A judge has allowed the city’s to house 15 privately run charter schools inside public school buildings last week, removing the last hurdle keeping the Explore Excel Charter school from opening inside a century-old Canarsie schoolhouse.
State Supreme Court Judge Paul G. Feinman said the injunction, filed by the United Federation of Teachers and NAACP in May, lacked merit, and he wouldn’t stop the city from moving forward with its plans to place charter schools, which are funded with tax dollars but run by companies working outside the Department of Education, within public schools. In the same decision, Feinman also allowed the city to close 22 poor-performing schools throughout the five boroughs.
The decision, rendered on July 21, has cleared the path for Excel to open inside PS 114 on Remsen Avenue near Farragut Road.
More than 200 students are enrolled in Excel’s freshman class, but the lawsuit left them in limbo: parents went into the summer not knowing where their children would go to school in September.
Morty Ballen, founder of the Explore Charter School, said he was thrilled by Judge Feinman’s ruling.
“Excel Charter was designed specifically to serve the Canarsie community in the 114 catchment area,” Ballen said. “[The judge’s ruling] enables us to build on the momentum we’ve maintained and open a great school to serve our students.”
Citing poor test scores, the city wanted to completely replace PS 114 with a charter school.
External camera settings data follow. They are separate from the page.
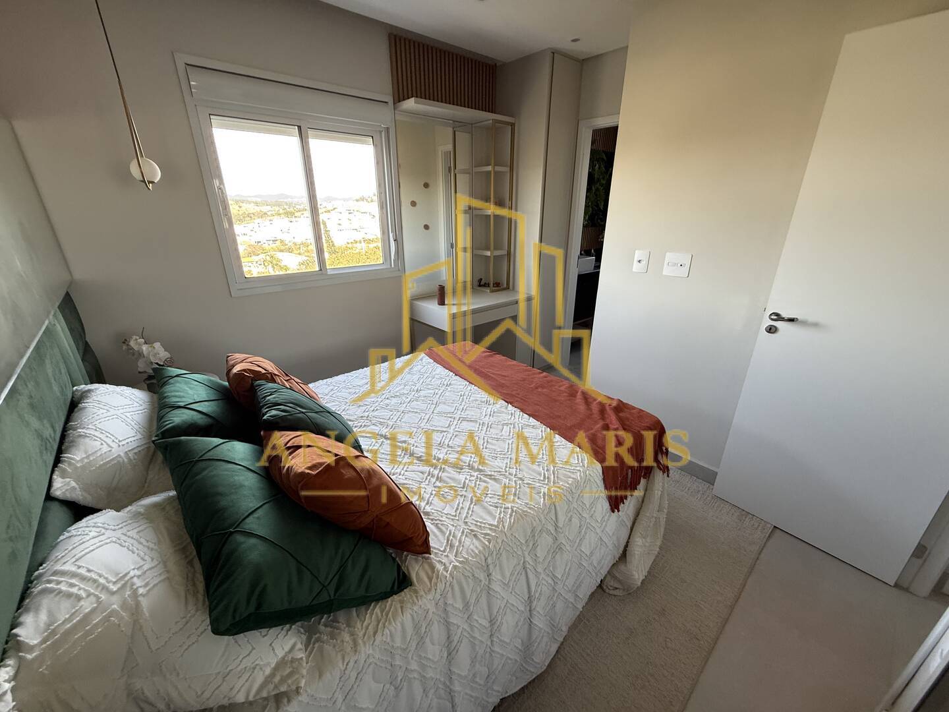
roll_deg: +0.1
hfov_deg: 102.1
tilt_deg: -19.7
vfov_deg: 85.7
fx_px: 384
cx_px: 474
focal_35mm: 14
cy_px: 356
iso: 160
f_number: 2.2
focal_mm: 2.22
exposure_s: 1/99
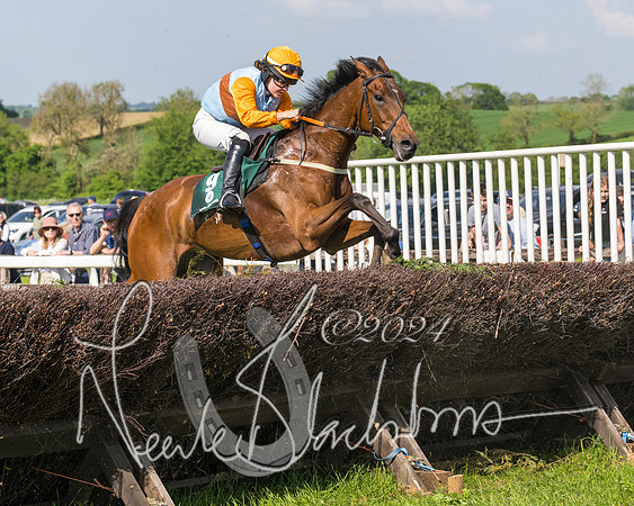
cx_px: 363
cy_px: 265
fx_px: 2255
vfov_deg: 12.8
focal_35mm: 120
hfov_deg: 16.0
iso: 400
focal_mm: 70
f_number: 5
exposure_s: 1/2500
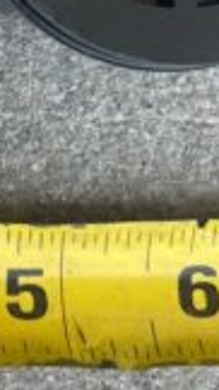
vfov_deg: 19.7
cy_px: -10
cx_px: -197
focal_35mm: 105
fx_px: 1085
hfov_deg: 10.7
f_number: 1.6
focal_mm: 5.1
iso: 32
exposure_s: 1/211
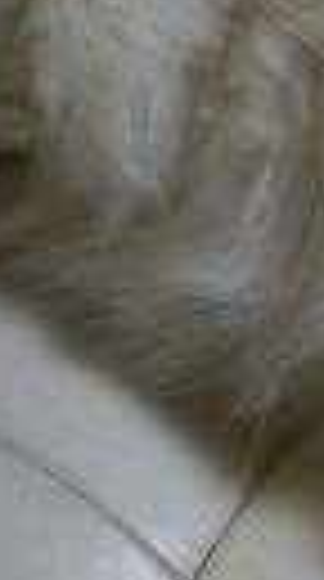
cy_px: 58
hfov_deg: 7.9
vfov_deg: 13.9
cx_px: 122
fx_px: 2351
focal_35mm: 153
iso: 400
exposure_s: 1/50
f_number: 3.2
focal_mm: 17.6
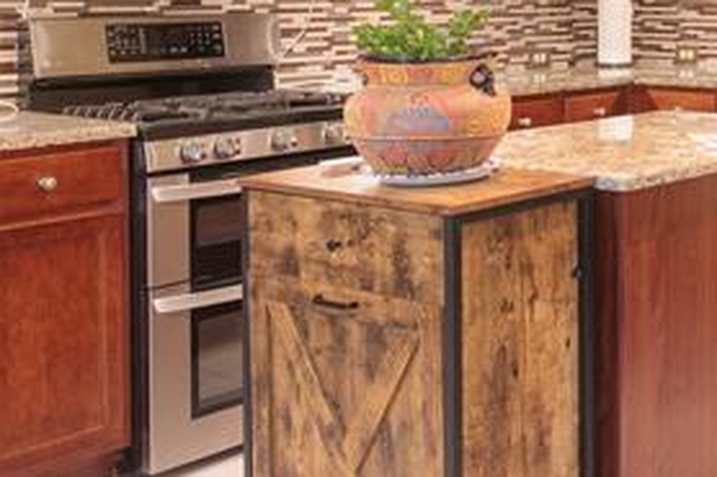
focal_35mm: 59
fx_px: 1174
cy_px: 6
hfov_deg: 30.5
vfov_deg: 22.2
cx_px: 779
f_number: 7.1
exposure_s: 1.3
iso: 100
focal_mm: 16
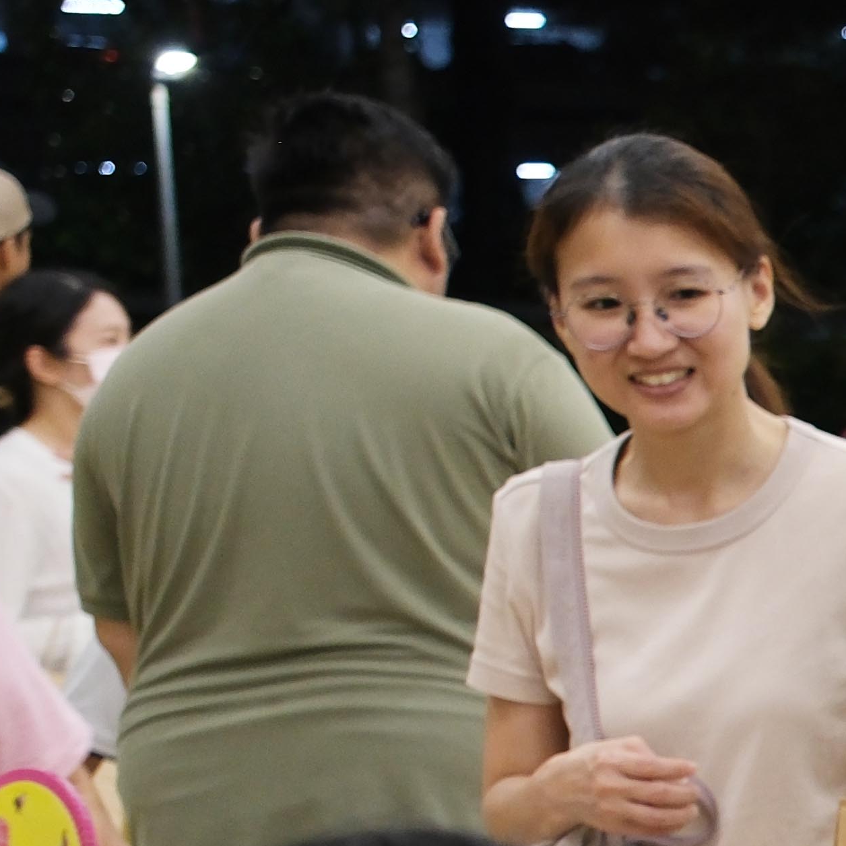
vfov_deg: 11.3
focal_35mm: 152
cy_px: 1023
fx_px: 4203
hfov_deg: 10.1
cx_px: 1985
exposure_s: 1/100
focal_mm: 24
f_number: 2.8
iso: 640
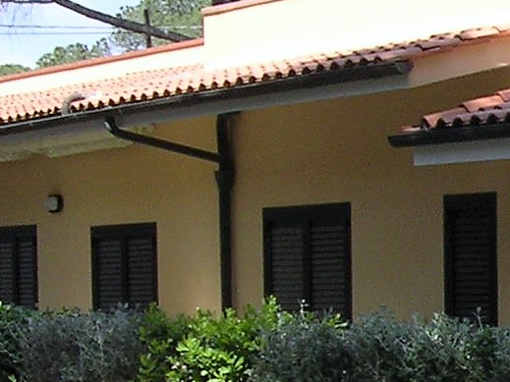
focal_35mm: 150
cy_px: 397
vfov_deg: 9.8
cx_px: 904
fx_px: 2209
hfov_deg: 12.1
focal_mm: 5.8
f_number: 5.6
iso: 100
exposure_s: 1/135
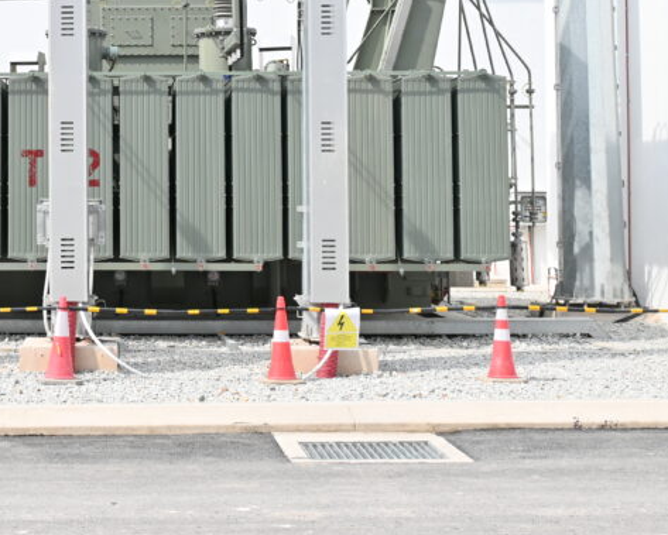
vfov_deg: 22.0
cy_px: 83
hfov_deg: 26.7
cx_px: 68
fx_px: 1356
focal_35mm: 69
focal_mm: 22.5
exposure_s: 1/500
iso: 200
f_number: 7.1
But widespread protests from parents, teachers, and civic leaders forced the city agreed to retain the existing PS 114, as long as the Explore Excel Charter School was allowed to move in.
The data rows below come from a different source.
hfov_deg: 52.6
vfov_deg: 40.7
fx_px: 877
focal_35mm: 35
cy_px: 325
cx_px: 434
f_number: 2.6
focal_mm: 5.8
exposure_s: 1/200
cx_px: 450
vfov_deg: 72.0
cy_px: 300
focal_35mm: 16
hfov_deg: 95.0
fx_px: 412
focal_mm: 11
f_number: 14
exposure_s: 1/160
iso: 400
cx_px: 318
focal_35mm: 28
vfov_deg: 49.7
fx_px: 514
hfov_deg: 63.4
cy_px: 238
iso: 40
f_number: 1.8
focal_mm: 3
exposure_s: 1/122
Everyone agreed to the compromise, except for the United Federation of Teachers. In its lawsuit, the teacher’s union claimed that the city was discriminating against PS 114 by allowing Explore Excel students to use common areas like the gym and playground for longer periods of time even though the charter school’s enrollment makes up just one-third of the building’s student body.
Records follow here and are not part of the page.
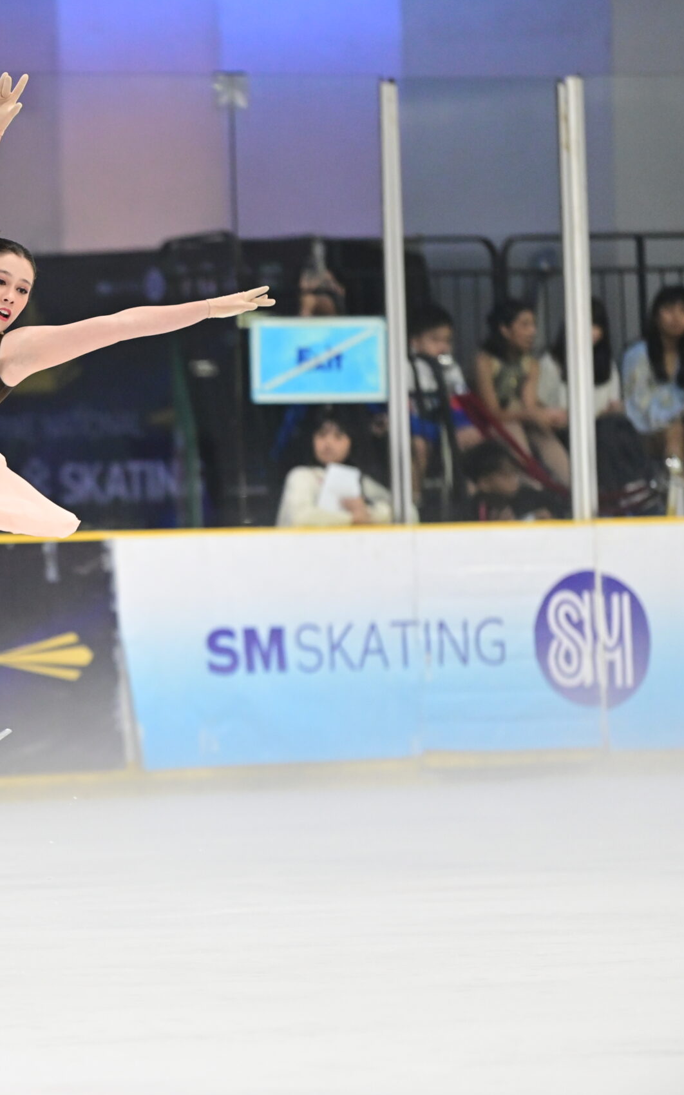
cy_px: 548
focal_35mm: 307
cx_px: -113
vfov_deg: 6.8
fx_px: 9156
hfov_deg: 4.3
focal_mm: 200
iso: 4000
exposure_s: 1/1000
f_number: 3.2
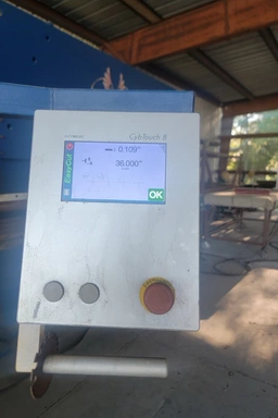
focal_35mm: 26
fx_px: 301
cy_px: 206
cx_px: 132
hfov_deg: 49.5
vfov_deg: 69.4
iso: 100
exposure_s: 1/120
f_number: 1.8
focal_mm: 6.7
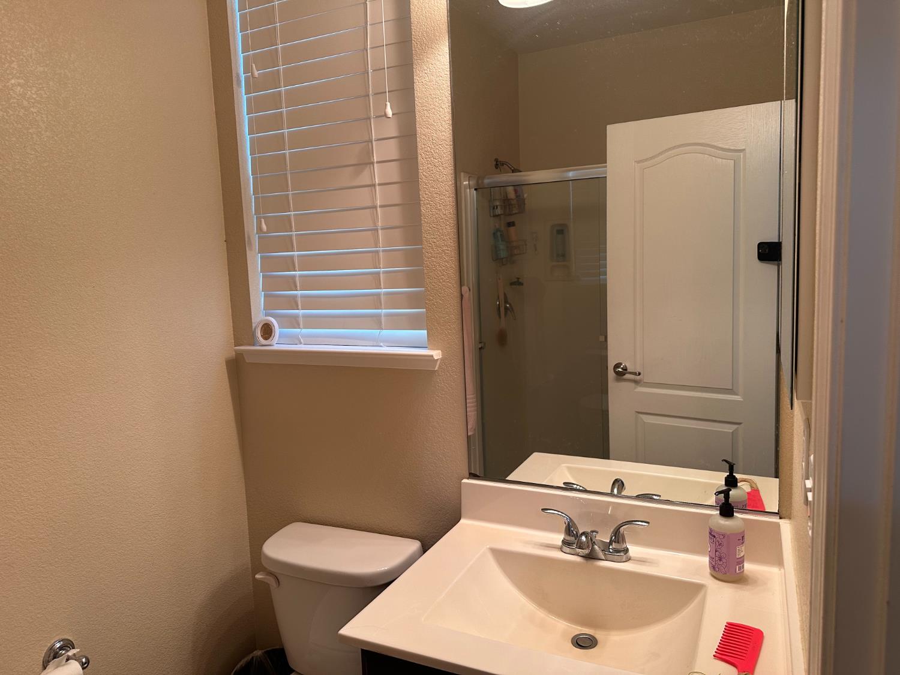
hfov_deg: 71.6
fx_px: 624
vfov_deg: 56.8
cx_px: 450
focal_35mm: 24
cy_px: 338
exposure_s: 1/60
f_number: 1.78
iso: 160
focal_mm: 6.86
Some PS 114 parents agreed with those claims.
“We’re burdened with having to share our building and resources with Explore Charter kids,” said James Orr. “I’m not against charter schools, I’m just against a charter school coming in and sharing a building with my kid’s school — and diminishing my child’s eduction.”
The United Federation of Teachers said they will continue with other aspects of the lawsuit, but admitted that none of the remaining claims will keep the city from opening a charter school in PS 114.
“Judge Feinman has declined our request for an injunction, but his decision does not affect the underlying issues of fairness and due process,” explained Dick Riley, a spokesman for the teachers’ union.